DID, Healing, and Stream of Conscious

The First Stream: Chaos Entities

I woke up this morning feeling slightly out of it. Another night of disrupted sleep. I never sleep well. If it wasn’t just darkness, it was nightmares. And if it wasn’t nightmares, it would be dreams leaving me feeling many things and out of place upon waking.

Last night I had to deal with chaos entities for the first time in a few months at least. These beings had half human faces, minus the lower jaw. In place was a series of long rusted nails. I still remember the nails piercing my hands as I pushed them away before I forcefully woke up.

Almost a decade ago I had begun training myself to wake up from dreams before they turned into nightmares. It wasn’t uncommon for us to have gory, graphic, and severely disturbing dreams even as a child. These ones where we deal with chaos entities often leave us in a sour mood. I try to be cognizant of the few instances where we have beaten them.

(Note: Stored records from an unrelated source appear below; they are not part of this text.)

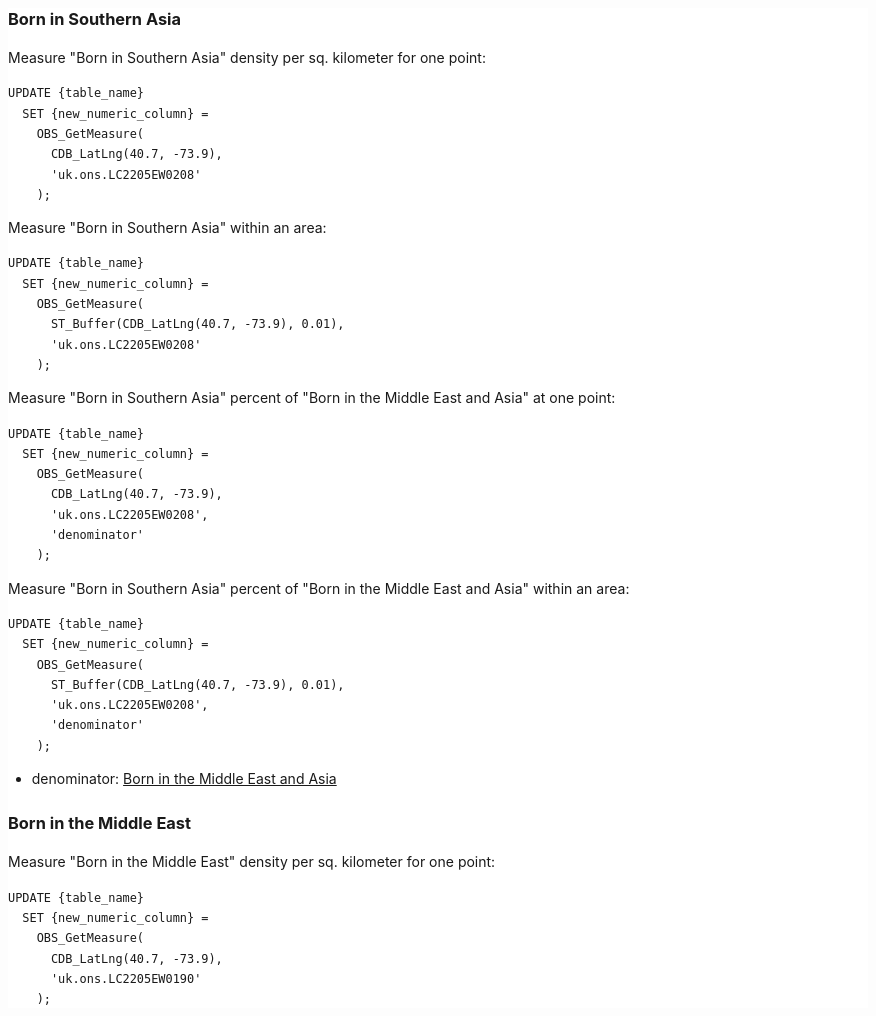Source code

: 
### <a name="born-in-southern-asia"></a><a name="uk-ons-lc2205ew0208"></a>Born in Southern Asia

Measure &quot;Born in Southern Asia&quot;  density per sq. kilometer  for one point:

    UPDATE {table_name}
      SET {new_numeric_column} =
        OBS_GetMeasure(
          CDB_LatLng(40.7, -73.9),
          'uk.ons.LC2205EW0208'
        );

Measure &quot;Born in Southern Asia&quot; within an area:

    UPDATE {table_name}
      SET {new_numeric_column} =
        OBS_GetMeasure(
          ST_Buffer(CDB_LatLng(40.7, -73.9), 0.01),
          'uk.ons.LC2205EW0208'
        );

Measure &quot;Born in Southern Asia&quot; percent of &quot;Born in the Middle East and Asia&quot; at one point:

    UPDATE {table_name}
      SET {new_numeric_column} =
        OBS_GetMeasure(
          CDB_LatLng(40.7, -73.9),
          'uk.ons.LC2205EW0208',
          'denominator'
        );

Measure &quot;Born in Southern Asia&quot; percent of &quot;Born in the Middle East and Asia&quot; within an area:

    UPDATE {table_name}
      SET {new_numeric_column} =
        OBS_GetMeasure(
          ST_Buffer(CDB_LatLng(40.7, -73.9), 0.01),
          'uk.ons.LC2205EW0208',
          'denominator'
        );

* denominator: [Born in the Middle East and Asia](#uk-ons-lc2205ew0181)


### <a name="born-in-the-middle-east"></a><a name="uk-ons-lc2205ew0190"></a>Born in the Middle East

Measure &quot;Born in the Middle East&quot;  density per sq. kilometer  for one point:

    UPDATE {table_name}
      SET {new_numeric_column} =
        OBS_GetMeasure(
          CDB_LatLng(40.7, -73.9),
          'uk.ons.LC2205EW0190'
        );
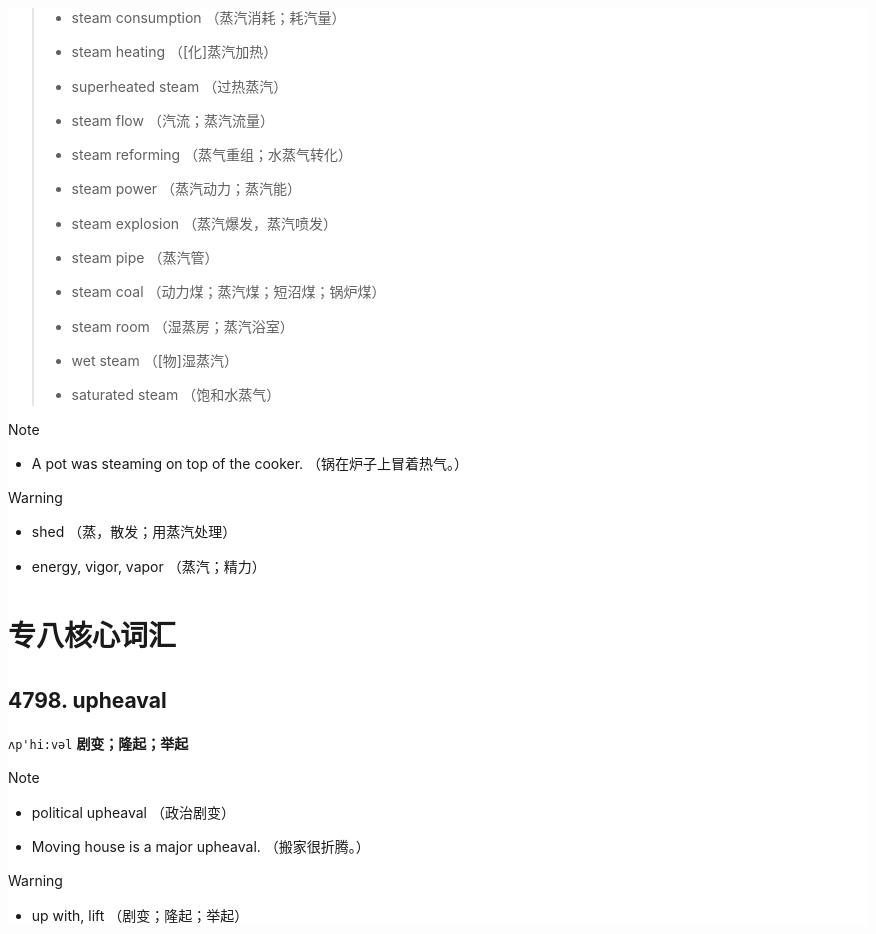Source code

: >
> - steam consumption （蒸汽消耗；耗汽量）
>
> - steam heating （[化]蒸汽加热）
>
> - superheated steam （过热蒸汽）
>
> - steam flow （汽流；蒸汽流量）
>
> - steam reforming （蒸气重组；水蒸气转化）
>
> - steam power （蒸汽动力；蒸汽能）
>
> - steam explosion （蒸汽爆发，蒸汽喷发）
>
> - steam pipe （蒸汽管）
>
> - steam coal （动力煤；蒸汽煤；短沼煤；锅炉煤）
>
> - steam room （湿蒸房；蒸汽浴室）
>
> - wet steam （[物]湿蒸汽）
>
> - saturated steam （饱和水蒸气）
>

> [!NOTE]
>
> - A pot was steaming on top of the cooker. （锅在炉子上冒着热气。）
>

> [!WARNING]
>
> - shed （蒸，散发；用蒸汽处理）
>
> - energy, vigor, vapor （蒸汽；精力）
>

# 专八核心词汇

## 4798. upheaval

`ʌp'hi:vəl`  **剧变；隆起；举起**

> [!NOTE]
>
> - political upheaval （政治剧变）
>
> - Moving house is a major upheaval. （搬家很折腾。）
>

> [!WARNING]
>
> - up with, lift （剧变；隆起；举起）
>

The few instances of empowerment. I was not scared in the dream. I was suddenly angry.

I was left with a vague feeling upon waking of being reminded how we felt at 16: like God had abandoned us, and no one would come to our rescue. Part of us still held hope we would be taken out of the chaos then. We learned a handful of years later only we could rescue ourself.

The anger came from that place. Anger is just another way of hurt manifesting. And this morning it has been consistent shouting in the depths. The betrayal of being let down by the ones who were supposed to be safe still gets to us. In spite of it we still keep moving forward.